When our UU children recite “we are the church of the open mind, the loving heart and the helping hand,” strangely enough, I think of Aristotle, Northrup Frye, and stories. Channeling Aristotle, Frye speaks of mythos and dianoia.  Mythos is what happens, the plot, the action.  Dianoia is the thought, what we are left with after the story is over, the theme.  Mythos is what reaches our hearts.  It creates the deep dismay at the child rebuffed by Santa. It lets us revel in the triumph of the rebel’s clever escape.  It shames us when we think of story-tellers deprived of liberty.

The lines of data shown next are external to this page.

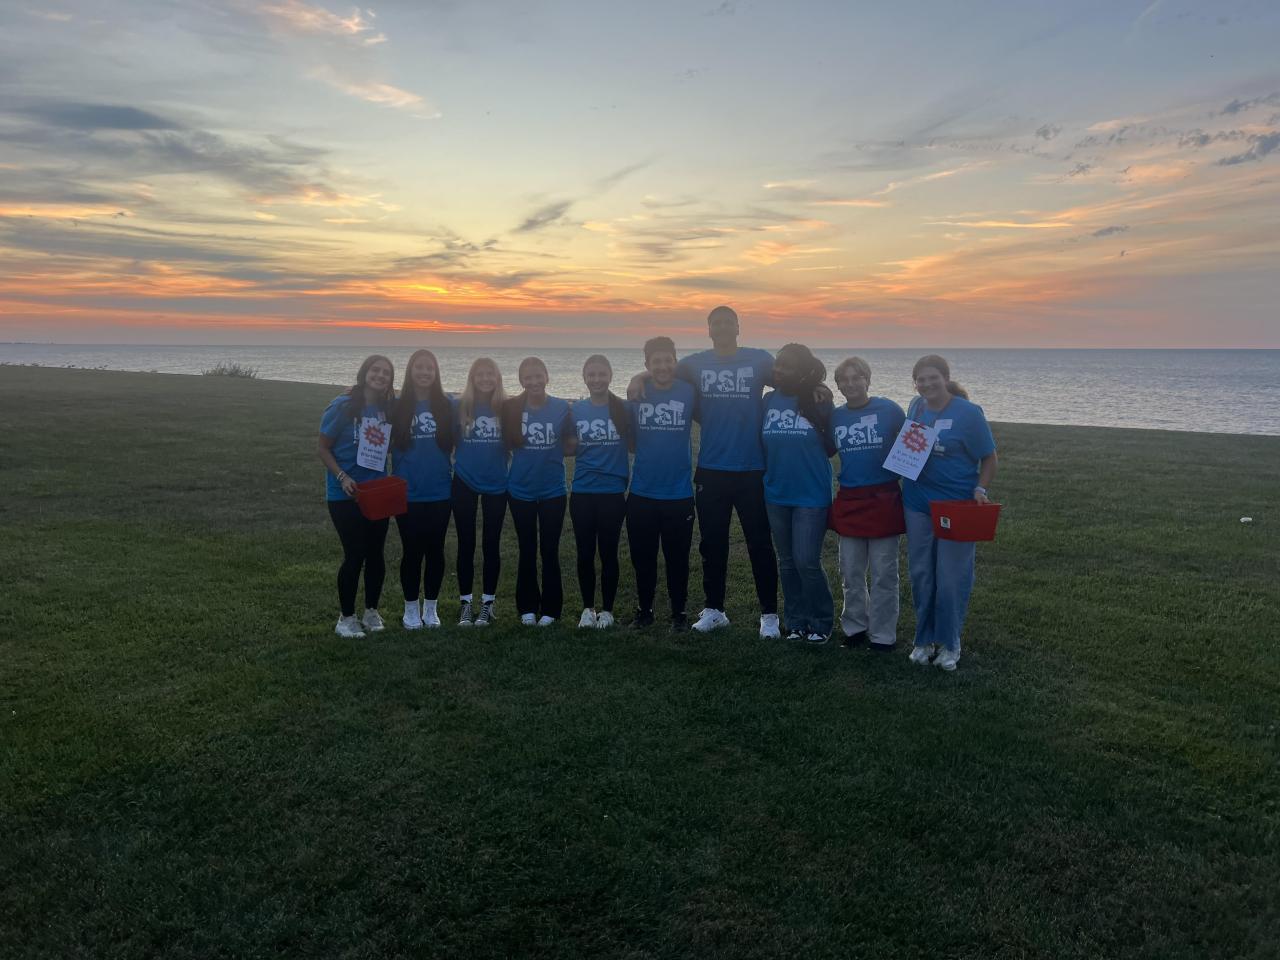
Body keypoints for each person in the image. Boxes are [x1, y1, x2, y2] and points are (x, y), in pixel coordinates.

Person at [630, 305, 780, 639]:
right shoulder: (693, 364)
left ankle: (769, 615)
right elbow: (661, 370)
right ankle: (714, 610)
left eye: (728, 322)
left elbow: (788, 380)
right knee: (712, 544)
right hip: (711, 469)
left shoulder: (759, 360)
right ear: (708, 330)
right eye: (717, 323)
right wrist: (637, 377)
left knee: (759, 543)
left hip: (752, 468)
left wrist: (816, 388)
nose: (723, 328)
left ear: (738, 327)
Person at [902, 354, 998, 672]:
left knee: (950, 577)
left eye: (933, 377)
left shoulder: (968, 413)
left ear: (946, 378)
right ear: (915, 383)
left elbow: (989, 457)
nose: (927, 384)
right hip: (917, 502)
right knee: (921, 574)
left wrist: (980, 488)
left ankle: (950, 643)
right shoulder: (916, 406)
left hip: (955, 506)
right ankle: (924, 640)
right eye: (921, 379)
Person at [829, 356, 906, 651]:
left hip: (883, 498)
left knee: (884, 573)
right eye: (844, 380)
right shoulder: (835, 416)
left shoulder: (889, 409)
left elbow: (914, 440)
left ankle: (883, 635)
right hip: (850, 499)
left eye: (856, 377)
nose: (850, 384)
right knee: (850, 571)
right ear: (838, 386)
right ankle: (855, 627)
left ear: (867, 379)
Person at [761, 343, 837, 644]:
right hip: (776, 493)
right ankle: (795, 622)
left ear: (802, 371)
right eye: (777, 364)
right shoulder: (768, 400)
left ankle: (821, 621)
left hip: (811, 494)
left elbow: (833, 444)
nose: (778, 370)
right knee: (788, 562)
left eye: (787, 366)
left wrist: (820, 389)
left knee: (807, 561)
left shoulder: (819, 400)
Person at [316, 355, 396, 638]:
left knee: (376, 554)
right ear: (365, 372)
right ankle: (346, 617)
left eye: (386, 373)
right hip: (345, 494)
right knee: (355, 554)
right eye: (376, 370)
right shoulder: (343, 405)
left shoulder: (388, 408)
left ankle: (371, 611)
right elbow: (323, 447)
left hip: (377, 492)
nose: (380, 375)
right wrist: (342, 477)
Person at [627, 336, 697, 630]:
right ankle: (644, 611)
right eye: (656, 361)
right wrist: (637, 379)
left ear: (675, 362)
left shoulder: (690, 391)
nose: (663, 366)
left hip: (679, 493)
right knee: (643, 558)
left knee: (677, 558)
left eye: (668, 360)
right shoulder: (637, 394)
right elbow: (629, 439)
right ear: (647, 365)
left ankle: (679, 613)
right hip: (642, 492)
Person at [503, 357, 573, 627]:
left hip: (552, 490)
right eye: (527, 377)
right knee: (527, 548)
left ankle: (551, 610)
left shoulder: (562, 408)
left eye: (538, 376)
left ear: (547, 377)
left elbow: (571, 443)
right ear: (521, 381)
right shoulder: (511, 407)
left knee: (550, 550)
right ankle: (527, 607)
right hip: (520, 489)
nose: (533, 381)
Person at [389, 349, 454, 630]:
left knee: (435, 550)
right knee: (412, 550)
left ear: (436, 372)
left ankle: (431, 608)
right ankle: (410, 609)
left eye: (430, 368)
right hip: (406, 491)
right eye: (419, 367)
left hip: (440, 490)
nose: (425, 372)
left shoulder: (448, 405)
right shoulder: (396, 405)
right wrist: (352, 390)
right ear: (410, 371)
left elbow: (483, 402)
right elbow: (368, 401)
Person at [568, 355, 632, 630]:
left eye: (601, 374)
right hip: (582, 491)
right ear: (584, 378)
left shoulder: (623, 408)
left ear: (610, 376)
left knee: (608, 553)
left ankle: (607, 610)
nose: (596, 379)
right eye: (591, 375)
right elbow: (567, 444)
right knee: (584, 553)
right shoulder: (576, 410)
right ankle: (588, 609)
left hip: (612, 493)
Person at [451, 357, 509, 627]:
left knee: (491, 544)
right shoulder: (459, 405)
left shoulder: (507, 407)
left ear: (498, 378)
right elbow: (418, 398)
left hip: (497, 483)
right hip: (464, 480)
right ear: (472, 378)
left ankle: (487, 604)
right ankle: (465, 604)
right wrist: (356, 389)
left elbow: (542, 403)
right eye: (480, 374)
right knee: (466, 543)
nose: (485, 379)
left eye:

It arouses our rage as curious kids are thwarted in their desire to learn and made to feel the oppressive weight of racism.

 

 Without the emotion carried by mythos, the good intentions of our thought are not grounded. After Jean’s story we think, how wrong it is to batter a small child’s sense of self-worth.  After Brer Rabbit’s story we think, we can win against the ignorant forces because we are cleverer. When we see children refused admittance, we think injustice.  We also might figure that the young graduate student discovered that it feels better to be on the justice side of the equation.  Dianoia linked to mythos is a great power.  It propels us to the “helping hand.”  This means good deeds, of course, but it also means deeds committed to the ideal of a fully inclusive society.

 

Now we find ourselves in the middle of a hornet’s nest because of a hiring practice.  I know how many efforts there have been in our denomination to make us more like the beautifully flecked elephant ear I saw when I first attended Community Church.  Much of this work has been done by members of color.  It is time for white members to let go of the centrality of whiteness and show our cultural dexterity. How we respond at this time of ferment can bring us closer to the better world we came here to find. I have always felt that when UUism is at its best, when it lives its values, it becomes a microcosm for the world as it ought to be.  If we can get over a few stings, if we can build on the momentum of the White Supremacy Teach-in, we have a chance to make real headway toward creating the beloved community.  There’s a white elephant in the room, and nobody wants a white elephant.